Rough conditions hit fleet on the Pacific Oean Challenge

Posted on 28 March 2012

Day 15, 2800 miles sailed, 3200 to go – this is a challenge greater than any I’ve attempted before. The Clipper Round the World 68ft racing yachts are half way across the Pacific Ocean – for us crew it’s gruelling and relentless.

“WAVE!” the roar from the Helmsman cuts through the roar of wind and sea.

A heart-stop, and then BAM! tonnes of raw Pacific powering over, around, under us. Primeval instinct curls my fingers into a vice around the webbing safety line behind me, we cling to each other, brace and breath-hold. A boiling tumult sweeps across the decks and surges into the ocean behind, the helmsman scrambles back to his feet and brings the Clipper 68′ racing yacht back on course. A quick shout around to confirm everyone is ok…and then the six-hour deck shift continues as normal.

We’ve been navigating through a relatively intense low pressure system, bashing and slamming upwind into the vertiginous peaks, and slewing down the craters and troughs of a wild, rough Pacific. Conditions on deck are cold, wet, exhausting. The crew members experienced enough to helm safely in these conditions face hours of gruelling, physical strain to maintain the boat’s course. The rest of us on deck are alert to changes in the sound or feel of the boat, indicating that a sail, a line or a piece of rigging has reached its threshold and is about to fail. There are no other ships to look out for, no lights, no GPS plots on the digital charts – absolutely no-one else is here, save for a few albatross, surfing on the 50 knot gusts.

I have never seen the sea as grand, as relentless, as it has been for the past 36 hours. It’s an awful beauty that most people will never see, I am one of the few. I’m surviving another vicious episode of seasickness, though, which if I’m honest, is tipping me towards ’survive the challenge’, rather than ‘enjoy the challenge’.

Below decks offers no respite – moving from one side of the boat to the other involves scaling a 30 degree slope, hanging from one hand-hold to the next. Getting into your bunk, your trousers, the toilet, is both comical and dangerously acrobatic. The mantra ‘one hand for the boat, one hand for yourself’ comes into its own. If you don’t hold on, you’ll find yourself hurtling face-first towards something that will crack your teeth, your ribs, your skull, or all three. I heard that one of the other boats in the fleet now has a tally of forty broken ribs since the start of the race seven months ago. These boats can hurt you in many and varied ways.

This is the reality of racing across the North Pacific in winter. Boat and crew are put to the test – resilience, endurance and focus are the characteristics of a good sailing crew on a long-distance race like this – and at 6,000 miles, this is the longest and arguably most challenging leg in the Clipper Round the World Yacht Race. What might be theoretically a downwind course (so smoother and faster), is rendered anything but, when intense weather systems come ripping across the thousand-odd miles from land. In a sailing boat, you make the best of the weather you’re given.

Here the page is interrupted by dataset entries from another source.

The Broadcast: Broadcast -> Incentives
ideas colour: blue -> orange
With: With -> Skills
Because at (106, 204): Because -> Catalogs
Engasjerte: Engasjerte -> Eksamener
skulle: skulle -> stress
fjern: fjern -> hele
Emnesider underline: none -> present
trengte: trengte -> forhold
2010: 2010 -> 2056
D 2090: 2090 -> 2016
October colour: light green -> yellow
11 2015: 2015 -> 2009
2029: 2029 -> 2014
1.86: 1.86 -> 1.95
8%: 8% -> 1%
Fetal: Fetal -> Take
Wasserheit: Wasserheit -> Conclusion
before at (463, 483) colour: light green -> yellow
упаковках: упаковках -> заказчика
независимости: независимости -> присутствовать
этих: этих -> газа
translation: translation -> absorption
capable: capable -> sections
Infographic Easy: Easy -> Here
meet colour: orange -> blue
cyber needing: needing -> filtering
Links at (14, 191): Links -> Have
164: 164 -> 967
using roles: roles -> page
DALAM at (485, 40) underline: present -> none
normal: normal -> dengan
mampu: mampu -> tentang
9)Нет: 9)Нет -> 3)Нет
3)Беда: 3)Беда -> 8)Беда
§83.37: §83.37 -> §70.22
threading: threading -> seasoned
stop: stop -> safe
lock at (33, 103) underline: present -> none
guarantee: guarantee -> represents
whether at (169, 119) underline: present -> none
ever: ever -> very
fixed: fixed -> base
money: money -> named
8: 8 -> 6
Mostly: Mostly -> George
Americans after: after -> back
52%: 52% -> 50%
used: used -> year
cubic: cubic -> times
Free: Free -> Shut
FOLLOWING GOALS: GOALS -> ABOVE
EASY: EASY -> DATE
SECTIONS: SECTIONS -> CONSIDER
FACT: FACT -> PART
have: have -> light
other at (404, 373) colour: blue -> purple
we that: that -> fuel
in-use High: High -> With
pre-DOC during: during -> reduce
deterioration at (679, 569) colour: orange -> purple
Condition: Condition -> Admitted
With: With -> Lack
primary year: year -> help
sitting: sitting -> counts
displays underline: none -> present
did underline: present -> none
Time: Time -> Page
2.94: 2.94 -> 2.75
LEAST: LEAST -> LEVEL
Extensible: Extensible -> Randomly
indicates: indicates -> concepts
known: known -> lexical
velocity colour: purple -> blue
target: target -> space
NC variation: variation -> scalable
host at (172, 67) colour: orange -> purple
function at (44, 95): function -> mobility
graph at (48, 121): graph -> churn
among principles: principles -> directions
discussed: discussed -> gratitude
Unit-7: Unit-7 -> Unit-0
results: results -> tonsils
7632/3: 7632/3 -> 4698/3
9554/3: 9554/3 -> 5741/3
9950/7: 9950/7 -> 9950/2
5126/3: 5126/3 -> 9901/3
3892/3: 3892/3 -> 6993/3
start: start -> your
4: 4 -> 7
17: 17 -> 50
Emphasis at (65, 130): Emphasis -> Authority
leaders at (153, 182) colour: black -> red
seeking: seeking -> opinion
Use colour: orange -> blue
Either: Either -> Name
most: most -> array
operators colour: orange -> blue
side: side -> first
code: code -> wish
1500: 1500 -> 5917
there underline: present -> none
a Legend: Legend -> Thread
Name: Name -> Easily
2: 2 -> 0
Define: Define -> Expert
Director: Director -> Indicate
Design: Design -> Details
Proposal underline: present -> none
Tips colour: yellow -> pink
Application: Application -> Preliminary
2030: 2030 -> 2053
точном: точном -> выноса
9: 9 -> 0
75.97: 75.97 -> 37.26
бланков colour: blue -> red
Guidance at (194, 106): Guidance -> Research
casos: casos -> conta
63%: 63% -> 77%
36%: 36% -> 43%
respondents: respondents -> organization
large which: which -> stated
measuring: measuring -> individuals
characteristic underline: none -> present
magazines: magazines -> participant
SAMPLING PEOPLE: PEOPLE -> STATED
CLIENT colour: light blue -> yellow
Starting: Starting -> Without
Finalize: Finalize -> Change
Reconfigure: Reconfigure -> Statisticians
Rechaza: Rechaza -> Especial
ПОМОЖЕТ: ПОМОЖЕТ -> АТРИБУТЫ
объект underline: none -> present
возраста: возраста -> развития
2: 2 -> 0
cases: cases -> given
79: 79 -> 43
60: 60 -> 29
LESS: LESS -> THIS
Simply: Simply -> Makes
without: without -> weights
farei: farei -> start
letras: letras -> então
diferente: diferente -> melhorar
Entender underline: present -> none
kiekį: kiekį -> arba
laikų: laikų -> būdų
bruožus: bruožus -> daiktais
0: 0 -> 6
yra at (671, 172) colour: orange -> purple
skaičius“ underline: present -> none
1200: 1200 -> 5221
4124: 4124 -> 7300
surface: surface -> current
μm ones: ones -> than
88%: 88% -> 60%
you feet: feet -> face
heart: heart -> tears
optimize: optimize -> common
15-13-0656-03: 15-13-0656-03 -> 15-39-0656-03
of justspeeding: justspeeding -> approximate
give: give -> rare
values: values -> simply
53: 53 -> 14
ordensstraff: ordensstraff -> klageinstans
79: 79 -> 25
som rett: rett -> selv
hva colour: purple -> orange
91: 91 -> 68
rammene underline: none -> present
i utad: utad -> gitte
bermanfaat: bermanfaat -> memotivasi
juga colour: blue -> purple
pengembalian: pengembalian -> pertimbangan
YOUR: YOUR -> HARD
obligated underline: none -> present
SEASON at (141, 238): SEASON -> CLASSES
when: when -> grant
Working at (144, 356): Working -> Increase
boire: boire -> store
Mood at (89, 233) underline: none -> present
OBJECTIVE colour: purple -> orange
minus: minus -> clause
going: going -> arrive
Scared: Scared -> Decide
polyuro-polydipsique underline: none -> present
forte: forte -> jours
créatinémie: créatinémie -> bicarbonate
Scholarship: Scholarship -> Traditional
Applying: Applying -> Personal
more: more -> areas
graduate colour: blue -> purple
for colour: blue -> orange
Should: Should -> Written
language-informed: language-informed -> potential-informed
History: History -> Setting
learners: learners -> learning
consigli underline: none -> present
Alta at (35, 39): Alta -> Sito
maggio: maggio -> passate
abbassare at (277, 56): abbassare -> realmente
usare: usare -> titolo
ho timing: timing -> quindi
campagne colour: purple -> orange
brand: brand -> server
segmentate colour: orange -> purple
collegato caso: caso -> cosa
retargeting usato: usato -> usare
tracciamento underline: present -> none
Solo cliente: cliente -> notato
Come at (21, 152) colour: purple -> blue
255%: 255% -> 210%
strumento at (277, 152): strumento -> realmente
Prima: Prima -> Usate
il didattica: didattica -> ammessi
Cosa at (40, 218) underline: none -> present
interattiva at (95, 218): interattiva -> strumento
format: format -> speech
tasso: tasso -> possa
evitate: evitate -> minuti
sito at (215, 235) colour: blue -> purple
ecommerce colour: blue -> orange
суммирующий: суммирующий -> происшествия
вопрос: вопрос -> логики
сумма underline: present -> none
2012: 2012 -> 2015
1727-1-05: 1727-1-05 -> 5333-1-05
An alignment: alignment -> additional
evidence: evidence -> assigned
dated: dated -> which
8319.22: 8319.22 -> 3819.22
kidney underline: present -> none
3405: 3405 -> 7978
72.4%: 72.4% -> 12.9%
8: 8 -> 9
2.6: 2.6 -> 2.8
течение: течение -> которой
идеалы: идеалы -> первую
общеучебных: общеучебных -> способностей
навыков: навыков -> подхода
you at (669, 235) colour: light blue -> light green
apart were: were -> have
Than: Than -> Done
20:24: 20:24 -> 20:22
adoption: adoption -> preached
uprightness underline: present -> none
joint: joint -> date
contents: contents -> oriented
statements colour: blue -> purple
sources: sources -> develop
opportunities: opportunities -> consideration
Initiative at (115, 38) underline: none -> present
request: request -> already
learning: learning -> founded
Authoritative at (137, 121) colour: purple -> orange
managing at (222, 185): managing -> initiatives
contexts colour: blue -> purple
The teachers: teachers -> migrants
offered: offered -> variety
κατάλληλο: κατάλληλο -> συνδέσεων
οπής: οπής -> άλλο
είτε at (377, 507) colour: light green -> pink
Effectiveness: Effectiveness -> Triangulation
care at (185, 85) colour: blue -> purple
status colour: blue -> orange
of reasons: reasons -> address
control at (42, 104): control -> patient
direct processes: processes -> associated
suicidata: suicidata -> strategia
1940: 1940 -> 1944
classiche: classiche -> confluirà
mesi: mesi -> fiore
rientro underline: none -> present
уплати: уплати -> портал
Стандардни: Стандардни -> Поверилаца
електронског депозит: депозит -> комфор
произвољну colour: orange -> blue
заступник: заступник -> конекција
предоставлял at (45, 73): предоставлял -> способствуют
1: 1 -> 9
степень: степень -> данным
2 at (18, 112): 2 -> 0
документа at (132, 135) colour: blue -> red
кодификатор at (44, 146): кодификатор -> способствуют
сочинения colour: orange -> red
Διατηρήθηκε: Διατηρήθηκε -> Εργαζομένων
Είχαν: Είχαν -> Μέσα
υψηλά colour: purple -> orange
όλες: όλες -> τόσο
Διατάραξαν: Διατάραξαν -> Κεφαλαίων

On Edinburgh Inspiring Capital, we’re pushing hard to preserve the boat and keep everyone safe and injury-free, but also continue our assault on the leaderboard. From a lowly 9th place, we’re fighting now to keep 7th, and improve as we cover the 3,200 miles still to race to Oakland, San Francisco Bay.

We’ll soon move out of this weather system into the edges of a high pressure area – with manageable conditions – 30 knot winds, rather than 50 knot gusts; a more consistent sea-state, rather than the tumult of mountainous peaks and troughs we’ve been battling through until now.

The daily team meeting got heated for the first time today – matters of safety protocol and timekeeping – the unforgiving conditions are sending us into a high pressure area in more ways than one.